> _Extrait_:

On a vraiment l’impression que Don DeLillo a connu une période de grâce d’une dizaine d’années, commencée avec la publication en 1985 de « White Noise » et terminée peu après celle de « Underworld ». Dans ce laps de temps, ses ventes ont considérablement augmenté, il a donné trois classiques au corpus littéraire américain, est devenu un nom établi dans les cercles académiques, a reçu des prix innombrables et les applaudissements de la presse internationale. Si les lézardes dans l’unanimisme critique sont apparues dès après « Underworld » (trop long, trop cérébral, trop chiant, trop, trop, trop), on a vraiment touché le fond avec « Cosmopolis » en 2003. Quatre ans plus tard, la réception de « Falling Man » oscille entre le médiocre et le bon. C’est avec une impression diffuse que cette légère disgrâce est liée principalement à une mode médiatique (remember el Pynch) que j’ai commencé ce nouveau livre.
Vous ne l’ignorez sans doute pas, « Falling man » est la version delillesque du roman 9/11. On l’attendait avec une impatience non feinte, nous les lecteurs de « Players », « The Names » et « Mao II », ces romans d’un auteur prescient qui semblait savoir lire dans le futur. Qu’aurait-il à dire sur le passé, dans un roman qu’on savait moins volumineux et minutieusement recherché que l’hallucinant « Libra » ?
Finalement, DeLillo emprunte la seule voie praticable pour un écrivain new-yorkais souhaitant aborder cette catastrophe de septembre, délaissant l’énorme architecture paranoïaque postmoderne pour un court roman presque familial.
« It was not a street anymore but a world, a time and space of falling ash and near night. »

> _Données enregistrées_:
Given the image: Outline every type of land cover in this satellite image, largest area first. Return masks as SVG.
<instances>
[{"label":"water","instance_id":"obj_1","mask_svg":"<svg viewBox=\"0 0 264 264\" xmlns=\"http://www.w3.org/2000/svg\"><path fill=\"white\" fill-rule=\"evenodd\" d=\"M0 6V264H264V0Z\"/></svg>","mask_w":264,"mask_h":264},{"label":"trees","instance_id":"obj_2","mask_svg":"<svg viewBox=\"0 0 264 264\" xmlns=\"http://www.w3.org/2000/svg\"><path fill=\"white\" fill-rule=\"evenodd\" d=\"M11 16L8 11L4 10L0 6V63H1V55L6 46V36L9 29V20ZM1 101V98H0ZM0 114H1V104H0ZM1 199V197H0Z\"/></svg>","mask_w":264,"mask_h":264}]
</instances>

> _Exercice court 1_: D'après l'extrait sur Don DeLillo, avec quel roman la critique a-t-elle touché le fond, et en quelle année ?
> _Exercice court 2_: Résumez l'extrait sur Don DeLillo en deux phrases.
> _Exercice court 3_: Poursuivez l'extrait sur Don DeLillo après sa dernière phrase.

> _Réponse rédigée 1_: Avec « Cosmopolis », en 2003.

> _Réponse rédigée 2_: Don DeLillo a connu une période de grâce d'une dizaine d'années, de la publication de « White Noise » en 1985 à peu après « Underworld », avant que l'unanimité critique ne se fissure et touche le fond avec « Cosmopolis » en 2003. Avec « Falling Man », sa version du roman sur le 11 Septembre, dont la réception oscille entre le médiocre et le bon, il délaisse l'architecture paranoïaque postmoderne pour un court roman presque familial.

> _Réponse rédigée 3_:
C’est de ce monde que Keith Neudecker émerge, hagard et ensanglanté, pour se retrouver sur le seuil de son ex-femme. Elle le lave, le panse, le ramène sur terre, et le couple se rapproche, se rabiboche, partage le même lit, au départ sans se toucher. Pendant ce temps, un performer se faisant appeler le falling man reproduit à divers endroits de la ville la chute de l’homme s’étant balancé du centième et quelques étages du WTC et rendu célèbre par le cliché de Richard Drew.
En fait, « Falling Man » n’est pas tant le roman du survivant Keith que celui de sa femme Lianne. Elle n’était pas dans les tours ou aux alentours de Wall Street, et pourtant c’est elle la plus traumatisée, c’est elle qui se pose les questions, entre dans une recherche spirituelle et tente de faire tourner sa vie professionnelle autour du terrorisme. Keith, lui, donne l’impression d’une coquille vide dont la véritable passion est le poker. Mais le personnage le plus étrange est Justin, le fils de couple, qui, à sept ans, semble se méfier de ce père de retour à la maison, et s’enferme dans la chambre d’amis du voisinage pour observer le ciel de Manhattan à la recherche du retour des avions de "Bill Lawton" et de traces de la destruction définitive des tours.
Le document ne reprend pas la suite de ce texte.